6年生5月のSAPIXマンスリーの論説文は、大西寿男さんの『校正のこころ』でした。大西寿男さんは著名な校正者で、NHK「プロフェッショナル 仕事の流儀」でも紹介されています。大学の講義テキストにも使われ、小学生にはハイレベルの内容です。
筆者は、校正は単なる間違いさがしではなく、誤解されるリスクを抑え、言葉に(読者に届く)力を与えるもの、と説きます。丁寧な説明はあるものの、マネジメント、エンパワメント、ベクトルなど、小学生に馴染みのないカタカナ語が並びます。概念がつかみづらいため、正解率が50%と低くなったのでしょう。
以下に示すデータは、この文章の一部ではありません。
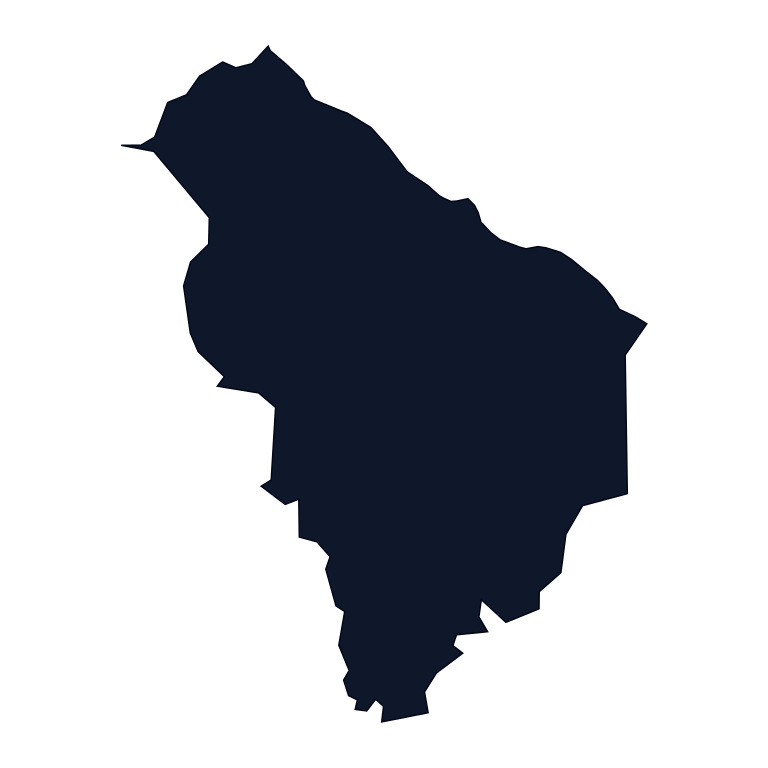 Makedonska Kamenitsa, Makedonska Kamenica, North Macedonia
{"feature_id": "65306769B84975747896428", "entity_name": "Makedonska Kamenitsa", "entity_type": "district", "adm_level": 2, "iso_a3": "MKD", "parent_name": "North Macedonia", "parent_adm1": "Makedonska Kamenica", "projection": "orthographic", "projection_center": [22.559, 42.055], "detail": "fine", "context": "isolated", "style": "filled", "palette": "ink", "viewbox_px": 768, "rotation_deg": 0, "n_neighbors": 0, "source": "geoboundaries", "source_scale": "gbopen_adm2", "svg_char_len": 1284}
<svg xmlns="http://www.w3.org/2000/svg" viewBox="0 0 768 768"><path d="M539.0,608.8L539.2,591.7L560.9,572.6L565.9,534.4L582.5,505.7L627.3,493.6L625.2,355.0L646.8,323.8L637.0,317.8L634.7,316.5L619.3,309.3L612.4,297.7L604.9,288.2L597.8,280.7L585.3,270.9L571.6,259.6L560.5,252.3L545.9,247.8L537.8,246.6L526.0,248.8L519.7,247.1L500.2,239.9L490.8,232.7L480.9,222.1L478.2,212.7L474.6,205.5L467.9,198.7L457.0,201.0L451.1,201.5L444.3,198.5L439.7,196.1L436.0,192.9L428.5,186.1L407.4,172.0L403.2,166.6L388.3,146.8L370.9,127.5L347.4,113.2L341.1,110.9L314.2,99.9L311.0,96.6L304.7,85.3L303.4,80.9L287.0,65.0L270.2,50.6L268.2,46.1L252.0,63.7L235.9,67.8L222.7,62.0L199.6,76.1L186.5,94.8L167.7,102.5L154.7,137.0L141.0,145.2L121.2,145.3L153.8,151.4L209.3,217.7L208.7,244.2L190.6,262.0L183.6,285.9L190.3,333.0L198.1,351.5L224.4,376.7L217.3,386.2L258.6,392.9L275.6,407.4L271.2,480.0L261.2,486.2L285.2,504.4L298.8,499.1L299.3,537.1L317.0,541.8L330.1,556.7L325.8,569.2L336.0,605.9L344.7,611.5L338.8,645.2L349.2,670.5L343.6,680.1L348.6,695.6L357.4,699.9L355.2,709.4L366.7,710.9L375.7,699.2L383.5,706.4L381.7,721.9L428.1,712.7L424.5,691.9L436.4,673.0L462.7,653.2L452.9,645.6L456.5,634.8L487.6,631.7L478.9,616.9L481.3,599.6L505.9,622.3L539.0,608.8Z" fill="#0f172a" stroke="#020617" stroke-width="1.5"/></svg>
具体と抽象が繰り返される本文では、筆者の主張が詰まった「抽象」と、その証拠を説明する「具体」を意識しなければなりません。記述問題は、抽象に含まれる「比喩」を「直接表現」に言い換えるものでした。60字の字数指定に合わせて内容を膨らませる「上位層向け」の問題です。
選択肢問題には、最近流行りの「抽象から具体を導く」ものがありました。これも、抽象に含まれる比喩を理解できないと、ひっかけの罠にはまります。具体と抽象を行き来する思考は、論理的思考力の中核であり、将来の大学受験やビジネスの現場で、最も有効な武器となるでしょう。